O diretor geral lembrou que a Telefônica também fechou uma parceria comercial com a TVA, que hoje pertence ao grupo Abril e de quem a Telefônica espera autorização da Anatel para adquirir parte do capital, dentro dos limites permitidos pela legislação do cabo. "Até o final do ano estaremos em todo o estado de São Paulo, com um ou outro parceiro", disse.

Nesta semana, o conselho da Anatel deu seu aval para que a Telefônica obtenha sua própria licença de TV via satélite (DTH). Diante dessa possibilidade, a companhia não espera, entretanto, encerrar o acordo com a DTHi.

Segundo Maurício Giusti, vice-presidente de estratégia e regulação, "a Telefônica não faz parceria para durar apenas alguns meses". Ele admite, entretanto, que terão de rever o acordo com a companhia parceira.

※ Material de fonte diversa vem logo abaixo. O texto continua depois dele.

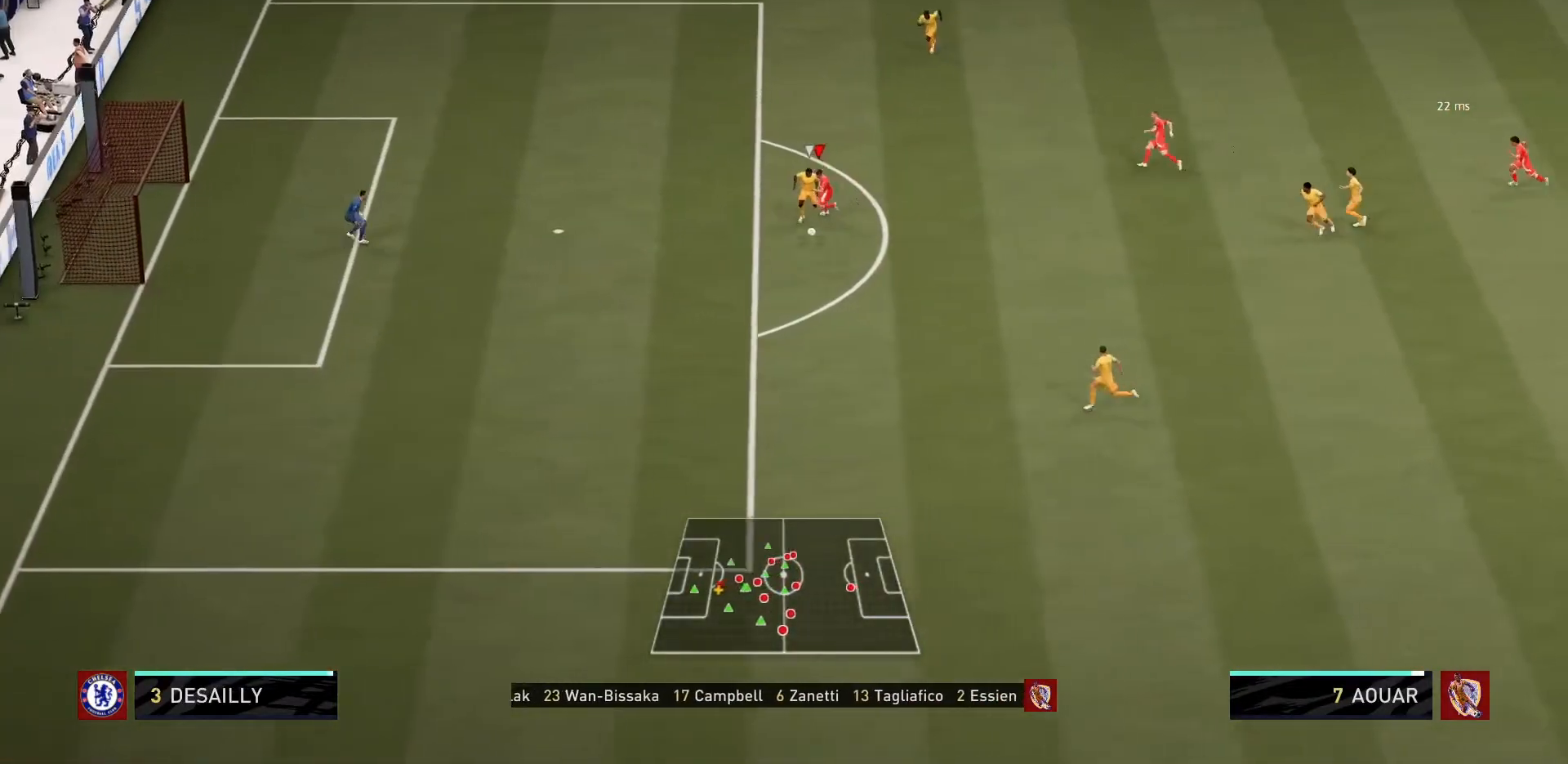
{"buttons": ["CIRCLE", "R1"], "left_stick": "left", "right_stick": "center", "events": [[400, "left_stick", "left"], [433, "CIRCLE", "down"]]}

O contrato celebrado entre Telefônica e DTHi contém, inclusive, uma opção de compra por parte da empresa de capital espanhol.

Giusti afirmou que a empresa tem condições de iniciar a nova operação em cerca de três a quatro meses, mesmo período que levou para dar início à operação de DTH no Chile, recentemente.

A companhia não viu como restrições as exigências que o governo impôs para conceder a licença - de incluir quatro canais obrigatórios (TV Câmara, TV Senado, TV Justiça e um canal educacional) - em todos os pacotes oferecidos. Segundo Giusti, "a Telefônica já inclui canais obrigatórios em outros países, isso faz parte do que esperávamos" de contrapartida, disse ele.